MillerCoors to split baby. A few months back Miller Brewing Company (owned by SABMiller) and Coors agreed to join forces under the US entity MillerCoors. Of course, much blood was spilled debating where the world headquarters of this beast would be. Coors aficiandos argued that Golden, Colorado was the only place that made sense. Miller freaks pointed out that Milwaukee was better suited. Well, the board of MillerCoors has decided that Chicago is the place. The Milwaukee and Golden offices will remain, but administrative positions will be replaced by increased brewing jobs as the breweries in each city will re-tool slightly to brew each other's beer.
Unsurpisingly China produces the most beer. In other news: water is wet. China has 1.321 billion people - good for 20% of the world population. Well, it turns out, China produces 22% of the world's beer. Not surprising given the cost of labor there makes manufacturing less expensive than in Europe or the US. The top four beer producing nations are China, US, Russia and Germany (in that order).

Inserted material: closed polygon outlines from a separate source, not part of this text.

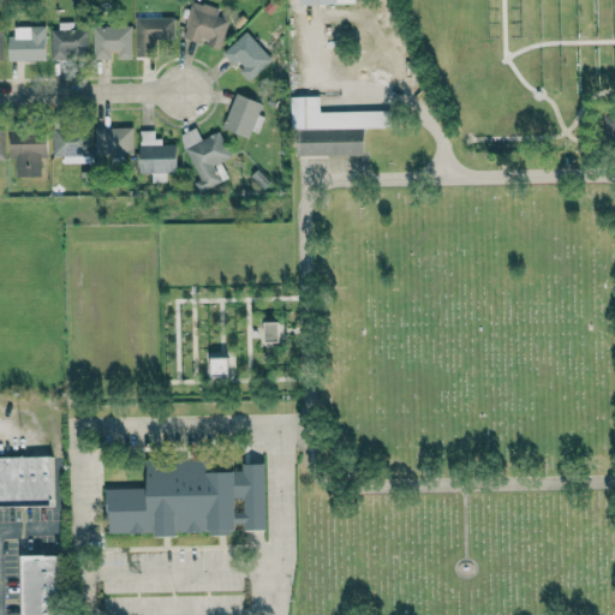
[(228,19),(215,16),(218,9),(191,1),(181,39),(203,45),(203,46),(220,49),(228,19)]
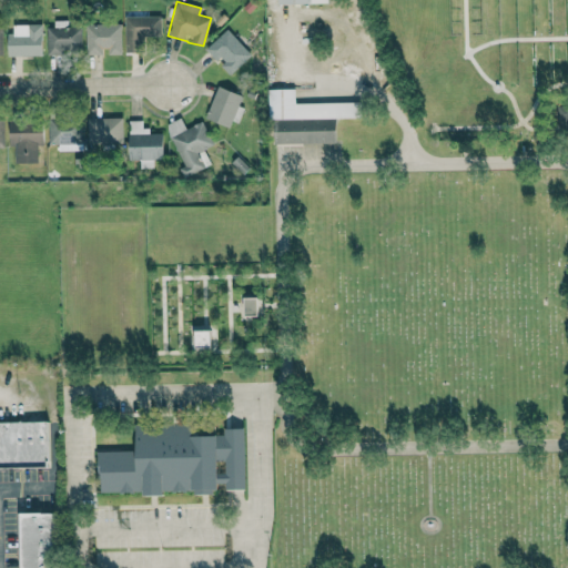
[(124,52),(143,52),(143,39),(161,38),(161,17),(124,17),(124,52)]
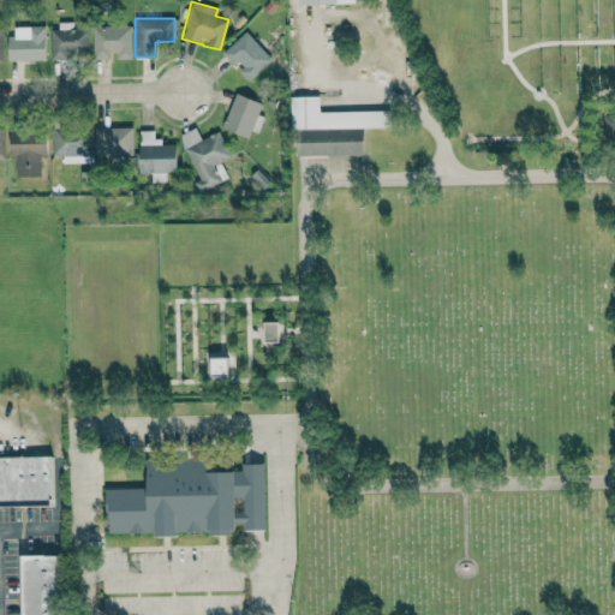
[(88,29),(72,30),(72,25),(49,25),(51,58),(88,58),(88,29)]
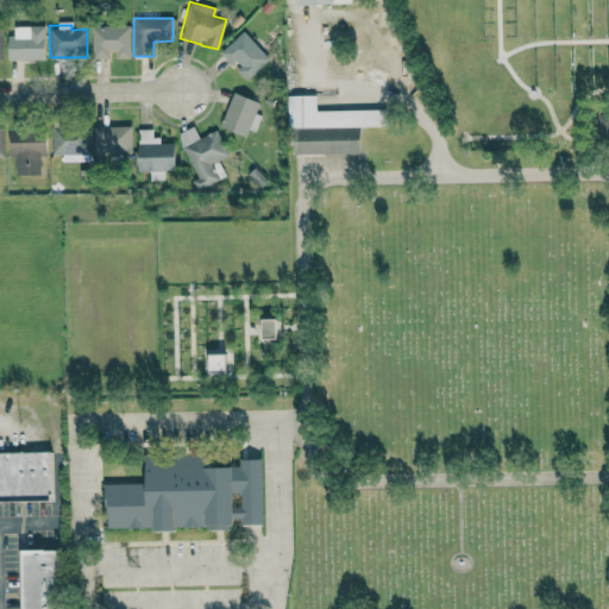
[(44,61),(44,26),(8,26),(8,61),(44,61)]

Finally, back in May, the Wisconsin Supreme Court ruled that bars can do what the state or municipalities ask them to, even if the bars aren't specifically told to do it. The basic gist was that, based on concerns about drink specials on Friday or Saturday nights contributing to binge drinking in bars near the UW-Madison campus, the state of Wisconsin and city of Madison made it known that may, you know, if ya want, you can stop doing that. No laws. No regulations. Just a vague hint. So, in a move that surprised no one, all of the bars simultaneously got rid of their drink specials. Of course, sensing some collusion, some helpful residents sued the bars for acting anti-competitively. Well, the Wisconsin Supreme Court said, these bars are actually exempt from antitrust liability because the city of Madison said "pretty please" which basically coerced the bars into banding together to screw the customer and do nothing to actually stop binge drinking.